[Circuit design text data]
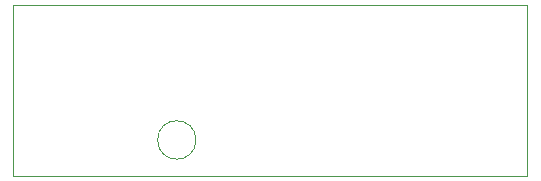
<source format=gbr>
G04 #@! TF.GenerationSoftware,KiCad,Pcbnew,(5.1.10-1-10_14)*
G04 #@! TF.CreationDate,2021-10-22T15:14:23-04:00*
G04 #@! TF.ProjectId,VGA2RT5X,56474132-5254-4355-982e-6b696361645f,1*
G04 #@! TF.SameCoordinates,Original*
G04 #@! TF.FileFunction,Profile,NP*
%FSLAX46Y46*%
G04 Gerber Fmt 4.6, Leading zero omitted, Abs format (unit mm)*
G04 Created by KiCad (PCBNEW (5.1.10-1-10_14)) date 2021-10-22 15:14:23*
%MOMM*%
%LPD*%
G01*
G04 APERTURE LIST*
G04 #@! TA.AperFunction,Profile*
%ADD10C,0.100000*%
G04 #@! TD*
G04 APERTURE END LIST*
D10*
X115400000Y-107630000D02*
X115400000Y-93150000D01*
X158920000Y-107630000D02*
X115400000Y-107630000D01*
X158920000Y-93150000D02*
X158920000Y-107630000D01*
X115400000Y-93150000D02*
X158920000Y-93150000D01*
X130850000Y-104570000D02*
G75*
G03*
X130850000Y-104570000I-1626407J0D01*
G01*
M02*

</source>
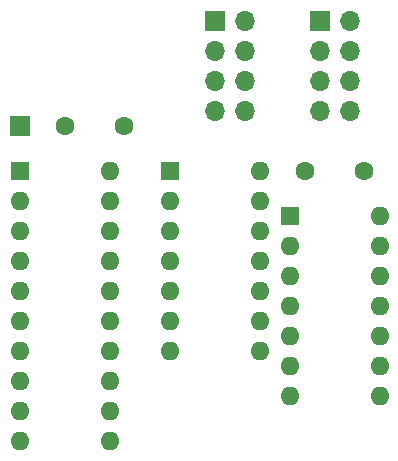
<source format=gbr>
%TF.GenerationSoftware,KiCad,Pcbnew,(5.1.7)-1*%
%TF.CreationDate,2021-10-25T18:28:30+08:00*%
%TF.ProjectId,HCT145Interposer,48435431-3435-4496-9e74-6572706f7365,rev?*%
%TF.SameCoordinates,Original*%
%TF.FileFunction,Soldermask,Bot*%
%TF.FilePolarity,Negative*%
%FSLAX46Y46*%
G04 Gerber Fmt 4.6, Leading zero omitted, Abs format (unit mm)*
G04 Created by KiCad (PCBNEW (5.1.7)-1) date 2021-10-25 18:28:30*
%MOMM*%
%LPD*%
G01*
G04 APERTURE LIST*
%ADD10O,1.700000X1.700000*%
%ADD11R,1.700000X1.700000*%
%ADD12O,1.600000X1.600000*%
%ADD13R,1.600000X1.600000*%
%ADD14C,1.600000*%
G04 APERTURE END LIST*
D10*
%TO.C,J7*%
X129540000Y-88900000D03*
X127000000Y-88900000D03*
X129540000Y-86360000D03*
X127000000Y-86360000D03*
X129540000Y-83820000D03*
X127000000Y-83820000D03*
X129540000Y-81280000D03*
D11*
X127000000Y-81280000D03*
%TD*%
D10*
%TO.C,J8*%
X120650000Y-88900000D03*
X118110000Y-88900000D03*
X120650000Y-86360000D03*
X118110000Y-86360000D03*
X120650000Y-83820000D03*
X118110000Y-83820000D03*
X120650000Y-81280000D03*
D11*
X118110000Y-81280000D03*
%TD*%
D12*
%TO.C,U1*%
X132080000Y-97790000D03*
X124460000Y-113030000D03*
X132080000Y-100330000D03*
X124460000Y-110490000D03*
X132080000Y-102870000D03*
X124460000Y-107950000D03*
X132080000Y-105410000D03*
X124460000Y-105410000D03*
X132080000Y-107950000D03*
X124460000Y-102870000D03*
X132080000Y-110490000D03*
X124460000Y-100330000D03*
X132080000Y-113030000D03*
D13*
X124460000Y-97790000D03*
%TD*%
D12*
%TO.C,U2*%
X109220000Y-93980000D03*
X101600000Y-116840000D03*
X109220000Y-96520000D03*
X101600000Y-114300000D03*
X109220000Y-99060000D03*
X101600000Y-111760000D03*
X109220000Y-101600000D03*
X101600000Y-109220000D03*
X109220000Y-104140000D03*
X101600000Y-106680000D03*
X109220000Y-106680000D03*
X101600000Y-104140000D03*
X109220000Y-109220000D03*
X101600000Y-101600000D03*
X109220000Y-111760000D03*
X101600000Y-99060000D03*
X109220000Y-114300000D03*
X101600000Y-96520000D03*
X109220000Y-116840000D03*
D13*
X101600000Y-93980000D03*
%TD*%
D12*
%TO.C,J3*%
X121920000Y-93980000D03*
X114300000Y-109220000D03*
X121920000Y-96520000D03*
X114300000Y-106680000D03*
X121920000Y-99060000D03*
X114300000Y-104140000D03*
X121920000Y-101600000D03*
X114300000Y-101600000D03*
X121920000Y-104140000D03*
X114300000Y-99060000D03*
X121920000Y-106680000D03*
X114300000Y-96520000D03*
X121920000Y-109220000D03*
D13*
X114300000Y-93980000D03*
%TD*%
D14*
%TO.C,C1*%
X125730000Y-93980000D03*
X130730000Y-93980000D03*
%TD*%
%TO.C,C2*%
X110410000Y-90170000D03*
X105410000Y-90170000D03*
%TD*%
D11*
%TO.C,J1*%
X101600000Y-90170000D03*
%TD*%
M02*

</source>
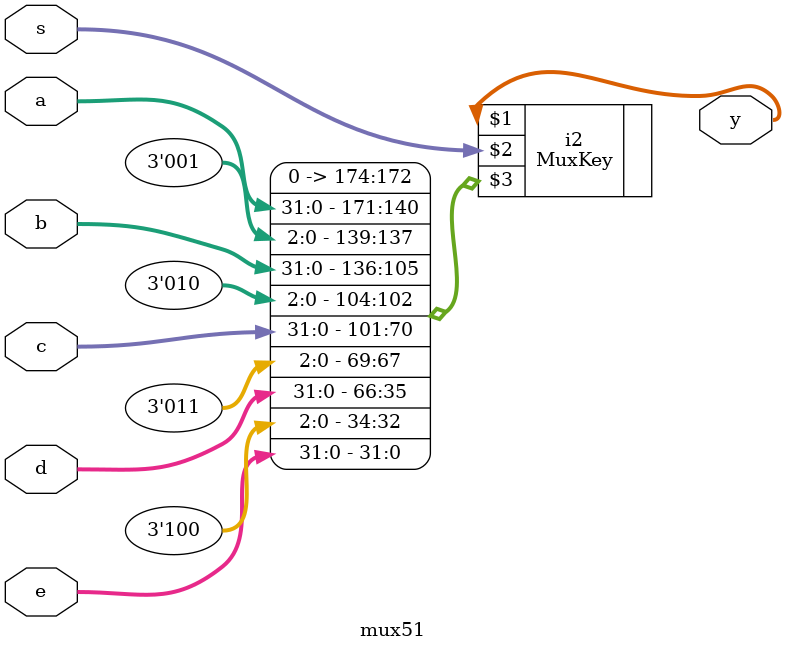
<source format=v>
module mux51(a,b,c,d,e,s,y);
  input  [31:0] a,b,c,d,e;
  input  [2:0]  s;
  output [31:0] y;
  MuxKey #(5, 3, 32) i2 (y, s, {
    3'b000, a,
    3'b001, b,
    3'b010, c,
    3'b011, d,
    3'b100, e
  });
endmodule

</source>
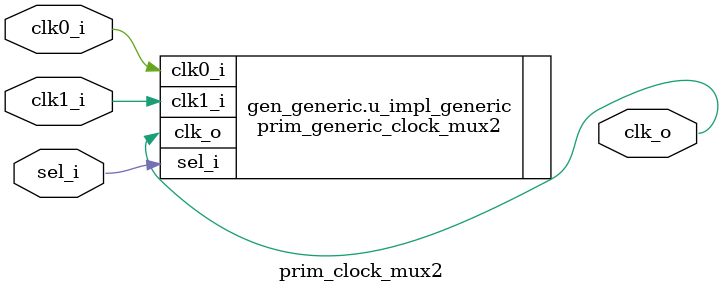
<source format=v>
module prim_clock_mux2 (
	clk0_i,
	clk1_i,
	sel_i,
	clk_o
);
	localparam prim_pkg_ImplGeneric = 0;
	parameter integer Impl = prim_pkg_ImplGeneric;
	input clk0_i;
	input clk1_i;
	input sel_i;
	output wire clk_o;
	localparam ImplGeneric = 0;
	localparam ImplXilinx = 1;
	generate
		if ((Impl == ImplGeneric)) begin : gen_generic
			prim_generic_clock_mux2 u_impl_generic(
				.clk0_i(clk0_i),
				.clk1_i(clk1_i),
				.sel_i(sel_i),
				.clk_o(clk_o)
			);
		end
		else if ((Impl == ImplXilinx)) begin : gen_xilinx
			prim_xilinx_clock_mux2 u_impl_xilinx(
				.clk0_i(clk0_i),
				.clk1_i(clk1_i),
				.sel_i(sel_i),
				.clk_o(clk_o)
			);
		end
	endgenerate
endmodule

</source>
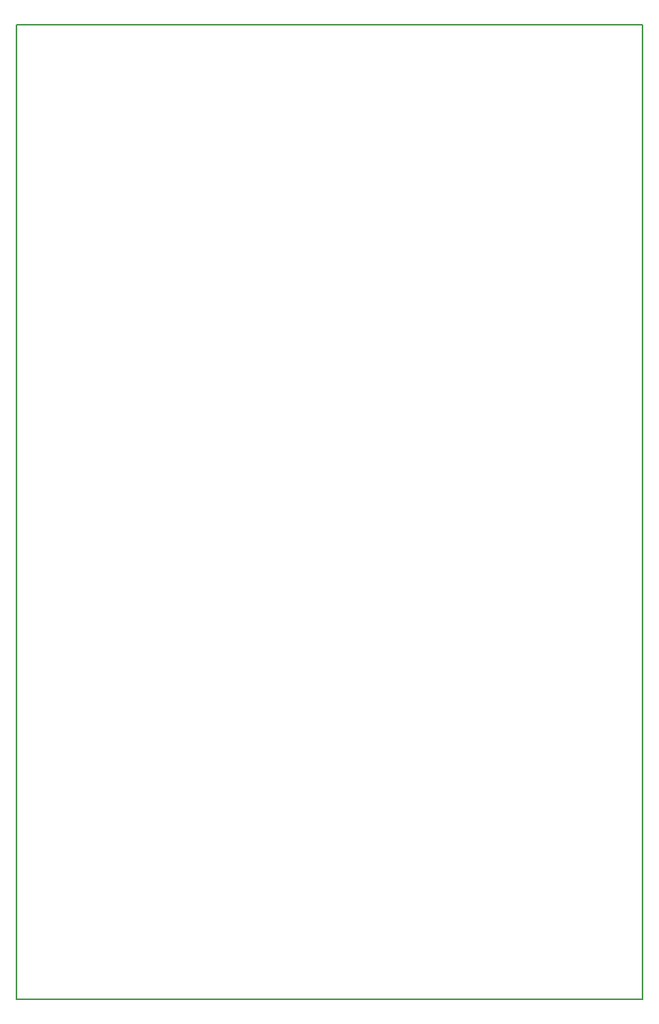
<source format=gbr>
%TF.GenerationSoftware,KiCad,Pcbnew,8.0.1*%
%TF.CreationDate,2024-04-24T15:17:25+01:00*%
%TF.ProjectId,Kishoof_Controls,4b697368-6f6f-4665-9f43-6f6e74726f6c,rev?*%
%TF.SameCoordinates,Original*%
%TF.FileFunction,Profile,NP*%
%FSLAX46Y46*%
G04 Gerber Fmt 4.6, Leading zero omitted, Abs format (unit mm)*
G04 Created by KiCad (PCBNEW 8.0.1) date 2024-04-24 15:17:25*
%MOMM*%
%LPD*%
G01*
G04 APERTURE LIST*
%TA.AperFunction,Profile*%
%ADD10C,0.150000*%
%TD*%
G04 APERTURE END LIST*
D10*
X55100000Y-39000000D02*
X125900000Y-39000000D01*
X125900000Y-149000000D01*
X55100000Y-149000000D01*
X55100000Y-39000000D01*
M02*

</source>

**INSTRUCTIONS TO FOLLOW**
Among the lines above, please find those with "input" and copy them.

**TASK RESULT**
  input  [31:0] a,b,c,d,e;
  input  [2:0]  s;
	input clk0_i;
	input clk1_i;
	input sel_i;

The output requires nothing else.